Saved entries
+++

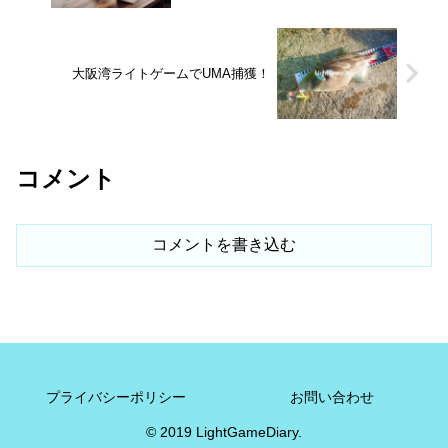
大阪湾ライトゲームでUMA捕獲！
コメント
コメントを書き込む
プライバシーポリシー
お問い合わせ
© 2019 LightGameDiary.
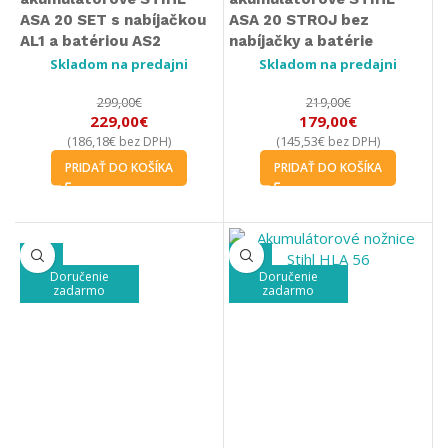
ASA 20 SET s nabíjačkou
ASA 20 STROJ bez
AL1 a batériou AS2
nabíjačky a batérie
Skladom na predajni
Skladom na predajni
299,00
€
219,00
€
229,00
€
179,00
€
186,18
€
145,53
€
(
bez DPH)
(
bez DPH)
PRIDAŤ DO KOŠÍKA
PRIDAŤ DO KOŠÍKA
-15%
-25%
Doručenie
Doručenie
zadarmo
zadarmo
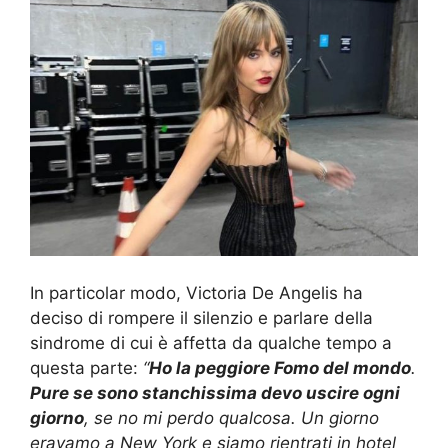
In particolar modo, Victoria De Angelis ha
deciso di rompere il silenzio e parlare della
sindrome di cui è affetta da qualche tempo a
questa parte:
“
Ho la peggiore Fomo del mondo
.
Pure se sono stanchissima devo uscire ogni
giorno
, se no mi perdo qualcosa. Un giorno
eravamo a New York e siamo rientrati in hotel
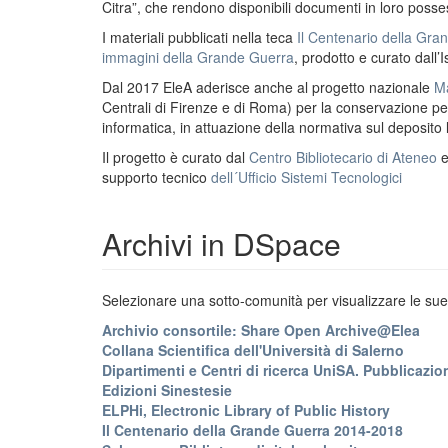
Citra”, che rendono disponibili documenti in loro possess
I materiali pubblicati nella teca
Il Centenario della Gr
immagini della Grande Guerra
, prodotto e curato dall’I
Dal 2017 EleA aderisce anche al progetto nazionale
Ma
Centrali di Firenze e di Roma) per la conservazione perm
informatica, in attuazione della normativa sul deposito
Il progetto è curato dal
Centro Bibliotecario di Ateneo
supporto tecnico
dell´Ufficio Sistemi Tecnologici
Archivi in DSpace
Selezionare una sotto-comunità per visualizzare le sue 
Archivio consortile: Share Open Archive@Elea
Collana Scientifica dell'Università di Salerno
Dipartimenti e Centri di ricerca UniSA. Pubblicazion
Edizioni Sinestesie
ELPHi, Electronic Library of Public History
Il Centenario della Grande Guerra 2014-2018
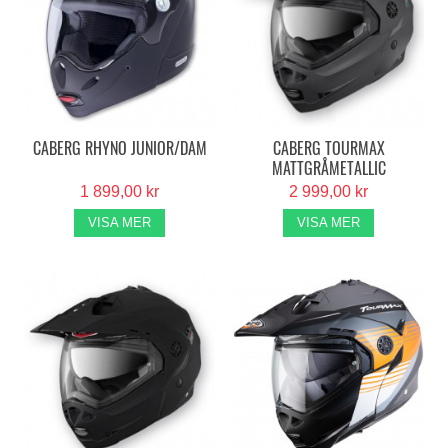
CABERG RHYNO JUNIOR/DAM
CABERG TOURMAX
MATTGRÅMETALLIC
1 899,00 kr
2 999,00 kr
VISA MER
VISA MER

+++

Action item -
Your copy should hold each line above exactly and no pictures at all.

Problem solution -
大阪湾ライトゲームでUMA捕獲！
コメント
コメントを書き込む
プライバシーポリシー
お問い合わせ
© 2019 LightGameDiary.
ASA 20 SET s nabíjačkou
ASA 20 STROJ bez
AL1 a batériou AS2
nabíjačky a batérie
Skladom na predajni
Skladom na predajni
299,00
€
219,00
€
229,00
€
179,00
€
186,18
€
145,53
€
(
bez DPH)
(
bez DPH)
PRIDAŤ DO KOŠÍKA
PRIDAŤ DO KOŠÍKA
-15%
-25%
Doručenie
Doručenie
zadarmo
zadarmo
In particolar modo, Victoria De Angelis ha
deciso di rompere il silenzio e parlare della
sindrome di cui è affetta da qualche tempo a
questa parte:
“
Ho la peggiore Fomo del mondo
.
Pure se sono stanchissima devo uscire ogni
giorno
, se no mi perdo qualcosa. Un giorno
eravamo a New York e siamo rientrati in hotel
Citra”, che rendono disponibili documenti in loro possess
I materiali pubblicati nella teca
Il Centenario della Gr
immagini della Grande Guerra
, prodotto e curato dall’I
Dal 2017 EleA aderisce anche al progetto nazionale
Ma
Centrali di Firenze e di Roma) per la conservazione perm
informatica, in attuazione della normativa sul deposito
Il progetto è curato dal
Centro Bibliotecario di Ateneo
supporto tecnico
dell´Ufficio Sistemi Tecnologici
Archivi in DSpace
Selezionare una sotto-comunità per visualizzare le sue 
Archivio consortile: Share Open Archive@Elea
Collana Scientifica dell'Università di Salerno
Dipartimenti e Centri di ricerca UniSA. Pubblicazion
Edizioni Sinestesie
ELPHi, Electronic Library of Public History
Il Centenario della Grande Guerra 2014-2018
CABERG RHYNO JUNIOR/DAM
CABERG TOURMAX
MATTGRÅMETALLIC
1 899,00 kr
2 999,00 kr
VISA MER
VISA MER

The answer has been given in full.